3 - Davacının bir itirazı da 19.12.1984 tarihinden itibaren reeskont faizi yerine iskonto haddi üzerinden faizin hesaplandığına ilişkin bulunmaktadır. İlk bilirkişi raporunda faiz oranları gösterilmiş ise de, bu oranların iskonto haddi mi, yoksa reeskont oranı mı olduğu belirtilmemiştir. Sözleşmenin 30.maddesinde faizinin orta vadeli kredi faiz nisbetinin % 50 fazlası üzerinden hesaplanacağı, faiz oranları yükseldiği takdirde temerrüt faizinin bu oranlara % 50 ilave edilerek ödeneceği kabul edilmiştir. 3095 sayılı kanunun 2/3-4 maddesi hükmüne göre, temerrüt faizinin iskonto haddi üzerinden hesaplanması yanlış olup, reeskont faizi oranı, sözleşmedeki esaslara nazaran bulunacak temerrüt faizi nisbeti üzerinde ise, temerrüt faizinin reeskont faizi üzerinden hesaplanması gerekir.

Bu itibarla, yukarıda açıklanan konular hakkında bilirkişi incelemesi yaptırılıp sonucuna göre bir karar verilmesi gerekirken, bu hususların gözden kaçtığı ve kararın onandığı anlaşılmakla hükmün bozulması icabetmiştir.

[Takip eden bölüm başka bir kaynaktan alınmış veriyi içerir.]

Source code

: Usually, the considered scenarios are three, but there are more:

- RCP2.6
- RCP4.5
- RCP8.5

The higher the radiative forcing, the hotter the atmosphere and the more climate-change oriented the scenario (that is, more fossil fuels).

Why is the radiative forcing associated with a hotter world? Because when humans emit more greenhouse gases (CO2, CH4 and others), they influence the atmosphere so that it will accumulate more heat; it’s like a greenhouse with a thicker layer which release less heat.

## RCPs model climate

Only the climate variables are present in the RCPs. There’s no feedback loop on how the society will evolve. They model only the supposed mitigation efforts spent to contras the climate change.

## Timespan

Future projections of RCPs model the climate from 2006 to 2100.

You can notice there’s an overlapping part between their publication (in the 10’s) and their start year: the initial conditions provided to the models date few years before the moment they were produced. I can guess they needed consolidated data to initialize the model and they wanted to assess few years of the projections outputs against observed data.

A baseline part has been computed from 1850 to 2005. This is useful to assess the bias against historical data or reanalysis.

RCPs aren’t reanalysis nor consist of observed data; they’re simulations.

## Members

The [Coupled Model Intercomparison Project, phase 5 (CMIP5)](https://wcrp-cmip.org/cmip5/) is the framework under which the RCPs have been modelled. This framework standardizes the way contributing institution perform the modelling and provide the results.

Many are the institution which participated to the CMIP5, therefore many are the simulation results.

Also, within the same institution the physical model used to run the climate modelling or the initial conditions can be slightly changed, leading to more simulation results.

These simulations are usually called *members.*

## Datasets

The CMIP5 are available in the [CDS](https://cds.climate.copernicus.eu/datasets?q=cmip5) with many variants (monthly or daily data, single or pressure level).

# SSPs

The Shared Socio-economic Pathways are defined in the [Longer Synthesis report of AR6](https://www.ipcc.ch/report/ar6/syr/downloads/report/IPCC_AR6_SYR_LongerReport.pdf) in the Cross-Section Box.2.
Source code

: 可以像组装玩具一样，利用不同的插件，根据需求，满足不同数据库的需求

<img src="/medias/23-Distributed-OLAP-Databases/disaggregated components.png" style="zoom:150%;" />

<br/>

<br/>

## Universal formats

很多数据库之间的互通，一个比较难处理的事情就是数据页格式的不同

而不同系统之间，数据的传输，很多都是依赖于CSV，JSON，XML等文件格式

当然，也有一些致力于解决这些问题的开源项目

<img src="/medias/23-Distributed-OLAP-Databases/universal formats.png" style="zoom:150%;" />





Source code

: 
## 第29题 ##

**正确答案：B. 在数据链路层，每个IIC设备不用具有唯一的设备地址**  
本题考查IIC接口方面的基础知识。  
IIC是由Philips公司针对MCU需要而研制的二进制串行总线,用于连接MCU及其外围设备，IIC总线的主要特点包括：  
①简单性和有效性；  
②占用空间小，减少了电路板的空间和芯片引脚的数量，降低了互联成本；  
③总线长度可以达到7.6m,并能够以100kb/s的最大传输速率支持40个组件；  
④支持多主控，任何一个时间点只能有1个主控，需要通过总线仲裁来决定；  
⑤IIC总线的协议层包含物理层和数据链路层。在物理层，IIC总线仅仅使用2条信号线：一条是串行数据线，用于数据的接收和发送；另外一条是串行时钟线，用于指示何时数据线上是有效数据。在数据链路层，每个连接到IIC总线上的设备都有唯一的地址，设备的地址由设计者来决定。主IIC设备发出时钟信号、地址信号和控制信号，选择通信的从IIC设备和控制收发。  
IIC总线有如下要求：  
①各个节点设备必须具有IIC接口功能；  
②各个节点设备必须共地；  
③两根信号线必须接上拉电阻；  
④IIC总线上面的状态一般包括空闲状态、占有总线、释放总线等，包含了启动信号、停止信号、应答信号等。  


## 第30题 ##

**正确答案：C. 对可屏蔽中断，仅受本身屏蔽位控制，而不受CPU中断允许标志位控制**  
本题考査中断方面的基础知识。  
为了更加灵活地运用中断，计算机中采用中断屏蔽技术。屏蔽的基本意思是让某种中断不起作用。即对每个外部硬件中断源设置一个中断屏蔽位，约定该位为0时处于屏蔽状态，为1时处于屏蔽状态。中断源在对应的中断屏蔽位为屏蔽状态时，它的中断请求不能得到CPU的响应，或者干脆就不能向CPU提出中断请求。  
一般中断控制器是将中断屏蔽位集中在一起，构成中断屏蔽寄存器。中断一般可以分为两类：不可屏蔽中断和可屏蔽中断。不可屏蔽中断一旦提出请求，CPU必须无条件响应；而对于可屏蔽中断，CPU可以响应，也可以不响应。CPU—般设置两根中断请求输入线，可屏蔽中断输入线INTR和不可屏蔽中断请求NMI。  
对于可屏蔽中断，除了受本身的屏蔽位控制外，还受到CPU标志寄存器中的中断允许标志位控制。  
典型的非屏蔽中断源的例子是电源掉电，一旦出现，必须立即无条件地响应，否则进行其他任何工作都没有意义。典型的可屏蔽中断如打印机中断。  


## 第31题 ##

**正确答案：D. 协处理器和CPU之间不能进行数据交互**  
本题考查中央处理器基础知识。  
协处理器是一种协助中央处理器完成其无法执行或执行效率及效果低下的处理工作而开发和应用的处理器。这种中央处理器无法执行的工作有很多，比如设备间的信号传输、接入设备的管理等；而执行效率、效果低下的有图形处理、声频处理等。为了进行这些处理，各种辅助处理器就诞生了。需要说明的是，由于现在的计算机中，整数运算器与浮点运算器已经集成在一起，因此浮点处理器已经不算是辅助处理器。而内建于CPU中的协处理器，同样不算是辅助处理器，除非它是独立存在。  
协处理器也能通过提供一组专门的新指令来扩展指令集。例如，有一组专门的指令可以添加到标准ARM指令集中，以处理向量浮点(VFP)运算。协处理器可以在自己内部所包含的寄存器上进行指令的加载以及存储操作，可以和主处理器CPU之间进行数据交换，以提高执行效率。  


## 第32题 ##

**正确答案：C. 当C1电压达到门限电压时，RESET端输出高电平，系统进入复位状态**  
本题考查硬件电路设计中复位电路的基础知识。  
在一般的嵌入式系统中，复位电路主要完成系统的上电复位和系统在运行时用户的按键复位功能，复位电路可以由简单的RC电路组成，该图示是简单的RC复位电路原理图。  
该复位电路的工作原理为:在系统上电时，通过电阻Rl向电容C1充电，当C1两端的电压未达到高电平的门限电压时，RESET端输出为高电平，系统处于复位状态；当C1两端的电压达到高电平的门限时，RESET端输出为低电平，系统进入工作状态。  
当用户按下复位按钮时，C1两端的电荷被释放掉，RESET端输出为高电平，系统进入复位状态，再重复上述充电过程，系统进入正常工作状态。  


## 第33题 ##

SONUÇ : Yukarıda açıklanan nedenlerle davacı vekilinin karar düzeltme isteminin kabulü ile Daire'nin 8.11.1988 tarih ve 1988/3309-6643 sayılı onama kararının kaldırılırak hükmün davacı yararına BOZULMASINA, ödediği temyiz ilamı,temyiz peşin ve karar düzeltme harçlarının isteği halinde karar düzeltme isteyene iadesine, 3.2.1989 tarihinde oybirliğiyle karar verildi.